►

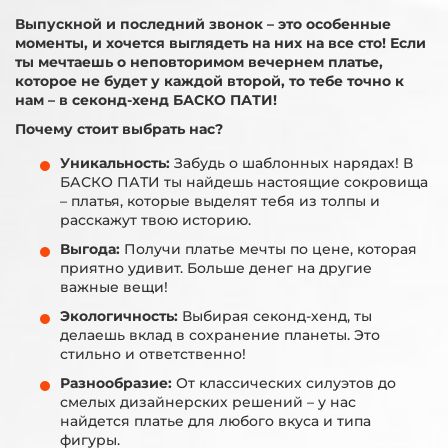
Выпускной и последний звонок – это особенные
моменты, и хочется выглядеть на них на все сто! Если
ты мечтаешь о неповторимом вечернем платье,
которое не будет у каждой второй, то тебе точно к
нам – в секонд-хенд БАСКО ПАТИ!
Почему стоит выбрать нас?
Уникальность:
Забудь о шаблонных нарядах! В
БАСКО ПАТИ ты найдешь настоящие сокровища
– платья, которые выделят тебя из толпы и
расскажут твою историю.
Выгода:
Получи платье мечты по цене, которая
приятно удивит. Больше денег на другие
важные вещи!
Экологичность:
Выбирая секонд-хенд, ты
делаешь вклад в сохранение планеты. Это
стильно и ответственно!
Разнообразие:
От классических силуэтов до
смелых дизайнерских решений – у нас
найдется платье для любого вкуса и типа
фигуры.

◄
►

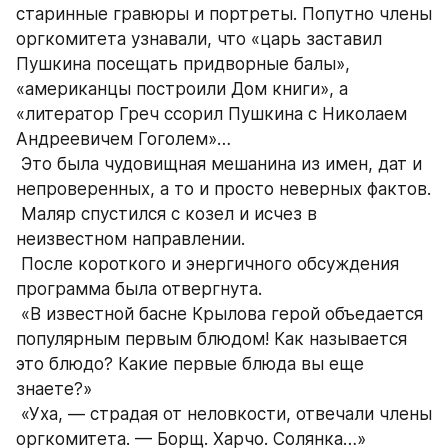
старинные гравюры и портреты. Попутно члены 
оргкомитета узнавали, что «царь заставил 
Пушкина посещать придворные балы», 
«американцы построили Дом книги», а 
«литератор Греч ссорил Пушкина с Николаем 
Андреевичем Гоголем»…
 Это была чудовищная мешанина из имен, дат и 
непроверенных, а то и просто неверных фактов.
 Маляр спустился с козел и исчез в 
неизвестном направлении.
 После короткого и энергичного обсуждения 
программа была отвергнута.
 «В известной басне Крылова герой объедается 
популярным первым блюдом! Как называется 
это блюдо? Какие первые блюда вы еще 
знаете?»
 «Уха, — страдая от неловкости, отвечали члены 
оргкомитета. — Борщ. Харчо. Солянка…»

◄

Work to complete: An answer consisting of the number alone is required: how many lines in the entries hold the string "Пушкина"?

Solution to this task: 2